20 back to Open third:
1,3,5,6,7,8,14,18,21,26,27,31,37,39,50,51,52,54,56,62
Crazy hard cross wind blind. Quite a few pick ups. Nice, hard blind. 

Qual to the fourth:
4,5,6,15,16,20
(second hand on these)


----------



## joeharris (Jul 12, 2009)

They didn't finish the qual yesterday?


----------



## sinner (Oct 21, 2007)

Jiggy said:


> 20 back to Open third:
> 1,3,5,6,7,8,14,18,21,26,27,31,37,39,50,51,52,54,56,62
> Crazy hard cross wind blind. Quite a few pick ups. Nice, hard blind.
> 
> ...


Thanks Jiggy & Joe ! Go Trotts


----------



## Jiggy (Apr 14, 2003)

Open callbacks to water marks:
1,3,5,6,14,18,27,31,37,51


----------



## birdthrower51 (Aug 23, 2004)

CONGRATULATIONS!!! to Scott Dewey & Louie/Chuck & Mary Jane for the Open Win!!! That's two wins in a row for that team!!!! Way to go!!1


----------



## joeharris (Jul 12, 2009)

Any callbacks from the first series of the derby?


----------



## Aaron Homburg (Sep 23, 2005)

birdthrower51 said:


> CONGRATULATIONS!!! to Scott Dewey & Louie/Chuck & Mary Jane for the Open Win!!! That's two wins in a row for that team!!!! Way to go!!1



*Way to go Scott and Louie!!!!! Congratz to Rock River and Chuck and Mary Jane!!!


Aaron*


----------



## JS (Oct 27, 2003)

birdthrower51 said:


> CONGRATULATIONS!!! to Scott Dewey & Louie/Chuck & Mary Jane for the Open Win!!! That's two wins in a row for that team!!!! Way to go!!1


SECOND THAT!

Rock River is off to another great start! Good showings this year for Scott & Issac and the AMs as well!

Congratulations to all!

JS


----------



## Jiggy (Apr 14, 2003)

Qual placements:
1st- Isaac-Eckett
2nd-Blue-Morehouse
3rd-Turq-Trott
4th-Taser-Marr
RJ-Cal-Norwood
J-Wiley-Dewey

Second hand info. 
Congrats to all.


----------



## Jiggy (Apr 14, 2003)

Open placements:
1st-Louie -Dewey
2nd-Zoom-Carlisle
3rd-duece-Eckett
4th-Dell-Eckett
RJ-Arson-Trott

I don't know Jams. 
Congrats everyone!!


----------



## HiRollerlabs (Jun 11, 2004)

Congrats to Schweikerts/Rock River, jim c., and all Open placemts and jams!! Way to go LOUIE SCHWEIKERT!!!!


----------



## Jiggy (Apr 14, 2003)

Derby results:
1st- Riot-Trott
2nd-Libby-Wright (Mrs Trott) 
3rd-Zink-Trott
4th-Ben-Eckett
RJ-Skippy-Bottcher
Js-Copper-Faltys
Goose-Trott


----------



## Aaron Homburg (Sep 23, 2005)

*Amateur Results:

1. 31- Gauge- Ahlers, Hughes and Westfall!!! Way to go Q's for National Am!!

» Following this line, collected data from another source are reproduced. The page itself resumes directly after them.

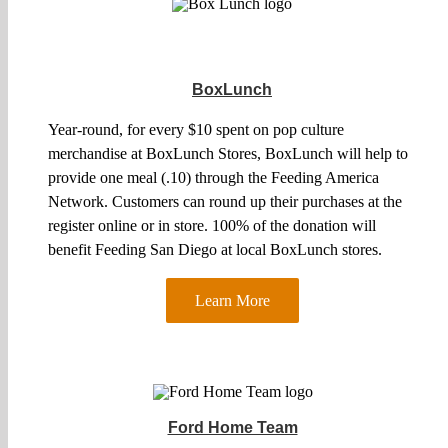
BoxLunch
Year-round, for every $10 spent on pop culture
merchandise at BoxLunch Stores, BoxLunch will help to
provide one meal (.10) through the Feeding America
Network. Customers can round up their purchases at the
register online or in store. 100% of the donation will
benefit Feeding San Diego at local BoxLunch stores.
Learn More
Ford Home Team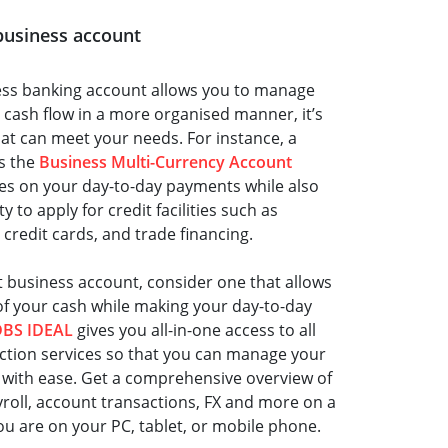
t business account
ess banking account allows you to manage
 cash flow in a more organised manner, it’s
hat can meet your needs. For instance, a
s the
Business Multi-Currency Account
tes on your day-to-day payments while also
 to apply for credit facilities such as
 credit cards, and trade financing.
t business account, consider one that allows
of your cash while making your day-to-day
DBS IDEAL
gives you all-in-one access to all
ction services so that you can manage your
 with ease. Get a comprehensive overview of
yroll, account transactions, FX and more on a
ou are on your PC, tablet, or mobile phone.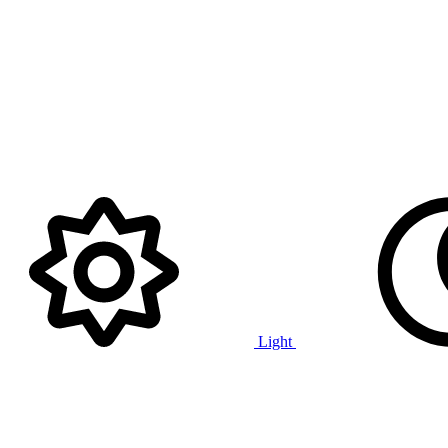
Light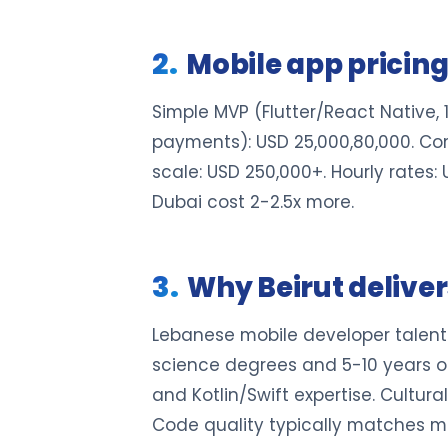
Mobile app pricing
Simple MVP (Flutter/React Native, 
payments): USD 25,000,80,000. Comp
scale: USD 250,000+. Hourly rates:
Dubai cost 2-2.5x more.
Why Beirut deliver
Lebanese mobile developer talent 
science degrees and 5-10 years of 
and Kotlin/Swift expertise. Cultural
Code quality typically matches mi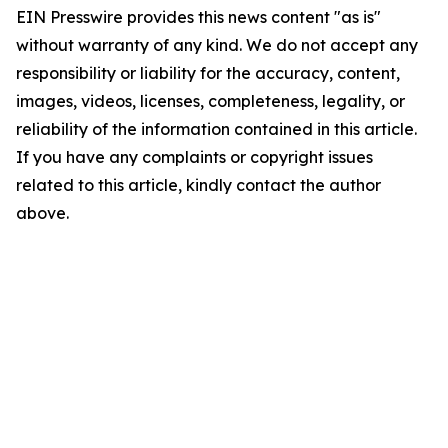
EIN Presswire provides this news content "as is"
without warranty of any kind. We do not accept any
responsibility or liability for the accuracy, content,
images, videos, licenses, completeness, legality, or
reliability of the information contained in this article.
If you have any complaints or copyright issues
related to this article, kindly contact the author
above.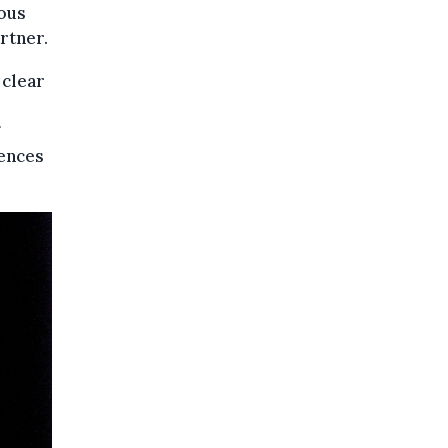
ious
rtner.
 clear
rences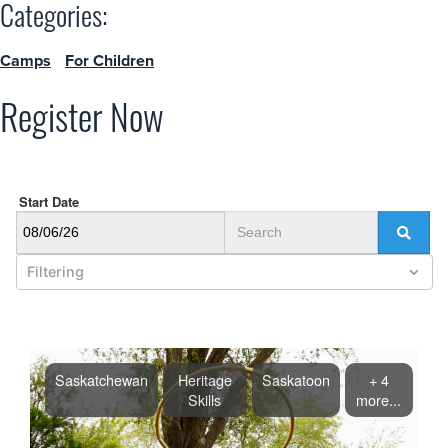
Categories:
Camps
For Children
Register Now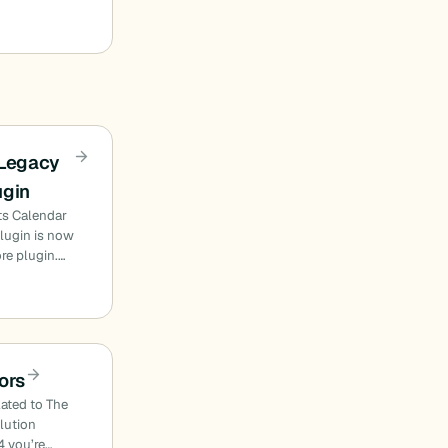
 Legacy
ugin
ts Calendar
plugin is now
ore plugin.…
ors
lated to The
olution
4 you’re…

2. 32- Louie- Schweikert!!! Q's for National Am!!! Woo Hoo

3. 20- Al- Hayden, Piriano

4. 19 Ben- Ahlers, Hughes

RJ- 14 Dazee- Bohonsack!!!!

Jams- 45 28 6

Congratz to all!!!!!

Aaron*


----------



## R.Sage (Sep 21, 2008)

Way to go Trott!!


----------



## HiRollerlabs (Jun 11, 2004)

WHOO HOO Schweikerts, Rock River and Louie!!! Back-to-back Open WINS and qualified for both Nationals!!!! Way to go!!



Aaron Homburg said:


> *Amateur Results:*
> 
> *1. 31- Gauge- Ahlers, Hughes and Westfall!!! Way to go Q's for National Am!!*
> 
> ...


----------



## john h. (Oct 15, 2007)

Thanks, Aaron. It was nice having three of ten in the last series. Great job of handling by my co-owner, Bruce Ahlers, getting 1st with Gauge and 4th with Ben.

Should be noted that Gauge is your dog's(FC Buck) littermate and that two in the last series, my Buck and Cuervo, are littermates sired by FC Buck.

John


----------